Jusqu’au 20 février, le Musée départemental de la Résistance et de la Déportation organise l’exposition « Combattre l’oubli : les objets en héritage ». L’objectif : rendre hommage aux objets, outils de l’Histoire, et aux donateurs, sans qui la Mémoire de la Seconde Guerre mondiale s’effacerait face à la disparition des témoins.
13 000, c’est le nombre d’objets conservés dans le fond patrimonial du musée. L’exposition prend pour mission de leur rendre hommage, plus que de suivre une problématique historique définie. Chacun d’entre eux renferment des histoires et rendent compte d’une société en guerre. Du papillon, en passant par l’uniforme, au journal ou à l’arme, chacun, en dehors d’un musée comme celui-ci, n’aurait pas d’intérêt particulier. C’est ce qu’Antoine Grande, directeur du musée, et ses collègues conservateurs, ont voulu mettre en avant dans cette exposition. Ces objets, par ce qu’ils renferment, ont une histoire à raconter.
Les motivations des donateurs : du souvenir familial au devoir patriotique
Mais avant d’arriver entre les mains des conservateurs du musée, les donateurs doivent trouver les raisons de donner ces héritages qui leur sont si chers. Ils sont conscients de leur devoir patrimoniale et entendent qu’ils ne sauraient conserver indéfiniment ces objets. Ils ont également peur de l’oubli, car les générations se succèdent et les souvenirs sont de moins en moins précis. La conscience d’un devoir collectif apparait, ils savent que s’ils conservent ces objets, la Mémoire disparaîtra avec eux. Car en faisant dialoguer ces fonds patrimoniaux entre eux, les organisateurs entendent sauver ces histoires, qui risquent de s’effacer avec la perte progressive des témoignages.
Les objets, alternatives des témoins disparus
Pour Antoine Grande, le sens de l’exposition est tout trouver : « montrer la mission de préserver le fragile, l’urgence et l’immatériel ». Alors que le temps des témoins touche à sa fin, et avec eux la prévention de ce que l’humanité peut faire de pire, il est nécessaire de trouver d’autres façons d’écrire l’Histoire. Pour le directeur du musée, les objets viennent emboiter le pas des témoins pour raconter une société en guerre. L’idée est alors de montrer un processus. Concernant la résistance, c’est celui qui débute dans la conviction intime avant d’arriver à un combat collectif. Ces motivations et organisations sont rendues tangibles, parce que les objets ont cette « fragilité, sensibilité et la force de s’inscrire dans le temps par leur matérialité ». Ainsi, derrière des tenues d’anciens déportés, il y a l’histoire de ceux qui ont souffert d’un régime totalitaire et qui en sont morts.
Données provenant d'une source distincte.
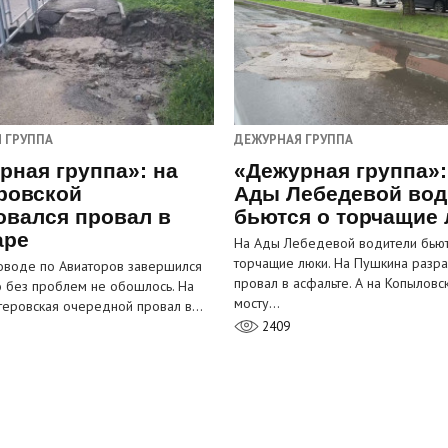
 ГРУППА
ДЕЖУРНАЯ ГРУППА
рная группа»: на
«Дежурная группа»:
ровской
Ады Лебедевой вод
овался провал в
бьются о торчащие
аре
На Ады Лебедевой водители бьют
торчащие люки. На Пушкина разра
оводе по Авиаторов завершился
провал в асфальте. А на Копыловс
о без проблем не обошлось. На
мосту…
теровская очередной провал в…
2409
Contrer la falsification de l’Histoire et le négationnisme
L’objectif de l’exposition est aussi de contrer le négationnisme et la falsification, qui détruisent les histoires qui se cachent derrière ces objets. Pour Antoine Grande, le musée a pour mission de faire des liens entre passé et présent, tout en luttant contre les raccourcis historiques. L’exposition montre ainsi un processus, celui de l’organisation de la résistance, du refus des obscurantismes et du totalitarisme. Processus similaire aux mouvements que l’on pourrait retrouver dans notre siècle. Pour autant il précise que « chaque évènement s’inscrit dans son temps ». Même si la comparaison est pertinente selon-lui, il est indispensable de ne pas tomber dans des excès, jusqu’à la falsification de l’Histoire. Selon le directeur, le travail du musée n’est donc pas tant d’établir un discours scientifique, mais d’amener des preuves pour délégitimer de potentielles réappropriations et erreurs volontaires.
Les organisateurs de l’exposition tiennent donc à mettre au cœur de l’évènement une prise de conscience, celle d’une évolution entre l’ère des témoins et l’ère de la nouveauté. Pour ne pas oublier l’histoire de la Seconde Guerre mondiale, ils montrent ces objets sans intérêt à première vue, mais si fondateurs pour l’écriture de l’Histoire. Car la discipline n’est pas à l’abris de la falsification et du remaniement volontaire, il est cher à Antoine Grande et aux conservateurs de mettre à disposition les preuves nécessaires pour rendre compte de l’histoire de ces visages rendus anonymes par le temps.